Die Kreuzbandersatzplastik (vorderes Kreuzband)

Die Entwicklung der vorderen Kreuzbandersatzplastik reicht bereits mehrere Jahrzehnte zurück. In den letzten 20 bis 30 Jahren hat sich der Ersatz des vorderen Kreuzbandes mittels körpereigener Sehnen durchgesetzt. Zurzeit stehen uns drei verschiedene Sehnen des Beines zur Verfügung:

  1. der Ersatz mit dem mittleren Drittel der Patellarsehne
  2. der Ersatz mit den Oberschenkelsehnen, den so genannten Hamstringsehnen (Semitendinosus- und Gracilissehne)
  3. mit einem Teil der vorderen Oberschenkelsehne (Quadrizepssehne)
Schema vorderes Kreuzband Plastik© Illustration mit freundlicher Genehmigung von Arthrex®

Vor allem im amerikanischen Raum galt die Patellarsehne lange Zeit als Goldstandard und wird dort auch noch zum jetzigen Zeitpunkt sehr häufig verwendet.
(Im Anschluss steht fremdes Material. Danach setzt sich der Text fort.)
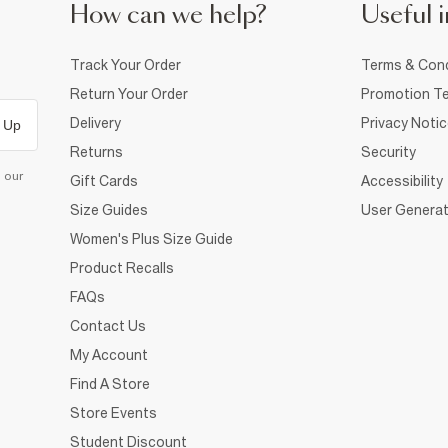
How can we help?
Useful i
Track Your Order
Terms & Cond
Return Your Order
Promotion Te
Delivery
Privacy Noti
 Up
Returns
Security
d our
Gift Cards
Accessibility
Size Guides
User Generat
Women's Plus Size Guide
Product Recalls
FAQs
Contact Us
My Account
Find A Store
Store Events
Student Discount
Die Stabilität nach Patellarsehnenplastik ist sehr gut bzw. vergleichbar mit den anderen Sehnen. Jedoch zeigten viele Studien auch, dass es eine so genannte Entnahmepathologie, d.h. Probleme durch die Entnahme der Sehne aus der Kniescheibe gibt. Es wurde beobachtet, dass es häufig zu einer Veränderung der Biomechanik der Kniescheibe kommt bzw. dass es auch in diesem Bereich Vernarbungen gibt, die für den Patienten durchaus störend sein können. Aus diesem Grund wurde in Deutschland inzwischen ein Wechsel vollzogen und die meisten Kreuzbandoperationen im deutschsprachigen Raum werden mit den so genannten Hamstring­sehnen durchgeführt. Bei den Hamstringsehnen erfolgt in den meisten Fällen ein Ersatz des vorderen Kreuzbandes durch die vielfach genutzte Semitendinosussehne. Nur wenn diese nicht ausreichend lang genug ist, wird eine zweite Sehne, die Gracilissehne, hinzugenommen. Es wird ein so genanntes Vierfachtransplantat angestrebt, damit das Sehnentransplantat ausreichend fest ist.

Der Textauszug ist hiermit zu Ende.